Keep it in perspective

Even though entertaining your employees or future clients can seem like an escape from the daily grind, this type of entertainment is still business and can either have a negative or positive impact on your bottom line. Ensuring you have good corporate entertainment ideas and the funds to pull it off will prove to be one of the wisest business decisions you can make. But if need be, there are a few cost-cutting measures you can take to avoid hurting your profits.
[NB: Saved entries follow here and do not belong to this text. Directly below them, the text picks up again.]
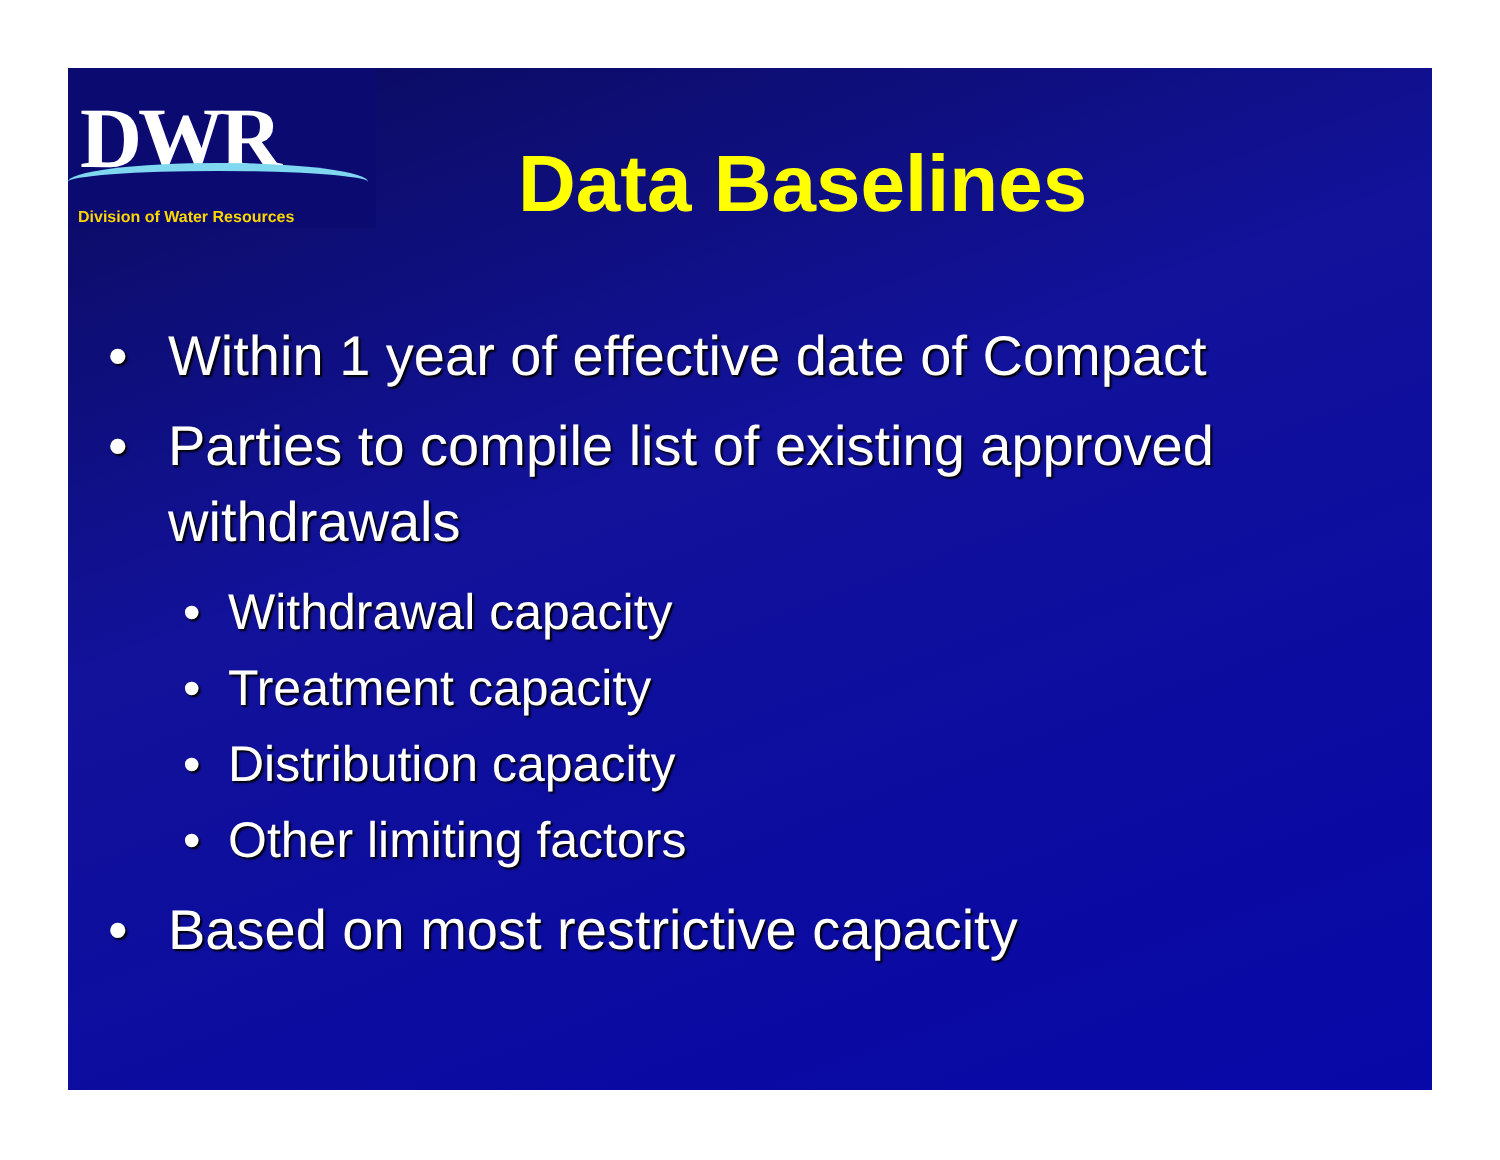DWR
Division of Water Resources
Data Baselines
• Within 1 year of effective date of Compact
• Parties to compile list of existing approved
withdrawals
• Withdrawal capacity
• Treatment capacity
• Distribution capacity
• Other limiting factors
• Based on most restrictive capacity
  • Entertain only the highest earners in your company to further encourage the success they've had, while also inspiring others to increase their efforts to be selected next year. This has a competition element to it, but can be successful if implemented correctly. You're only entertaining a few as opposed to a whole company.
  • Create an entertainment fund that every employee donates to throughout the year. This can double as a vote to whether or not you'll need any entertainment, but can also be combined to a small amount allocated to entertainment from the company.
  • Put an initial large deposit in a high yield savings account, researching for the best rates, and let that be where entertainment funds are stored. Usually you'd want to entertain once a year, so withdraw frequency shouldn't be a probably. Just create a budget of how much you're going to spend that year, take that amount out, letting the rest build interest

The basics

Many corporate booking agencies have websites that you can view and browse some of the entertainers they have available as well as prices for those entertainers. It'd be a good idea to choose a company who's been in the business awhile and also has positive feedback from other customers they've worked with. You also want to choose entertainment that fits with your clients or your employees. Who are you trying to entertain? What's the purpose of having entertainment if you're the only one who enjoys it? If possible, maybe get a consensus of what your employees or clients want so that everyone's voice is heard. Also, having a good working relationship with the corporate event planner will prove to be a better experience for all.

A heads up

Entertainment in a business setting is a great way to maintain current business relationships while also building on future ones. You can improve the morale of the company, and increase profits with motivated employees. It's just all in how you go about doing it. You need to understand the financial situation you're in, the public image you're putting out there and whether or not it's adequate for your audience. If these points are overlooked, it can backfire. And just remember, even though it's entertainment, it's still business, so be practical and plan carefully.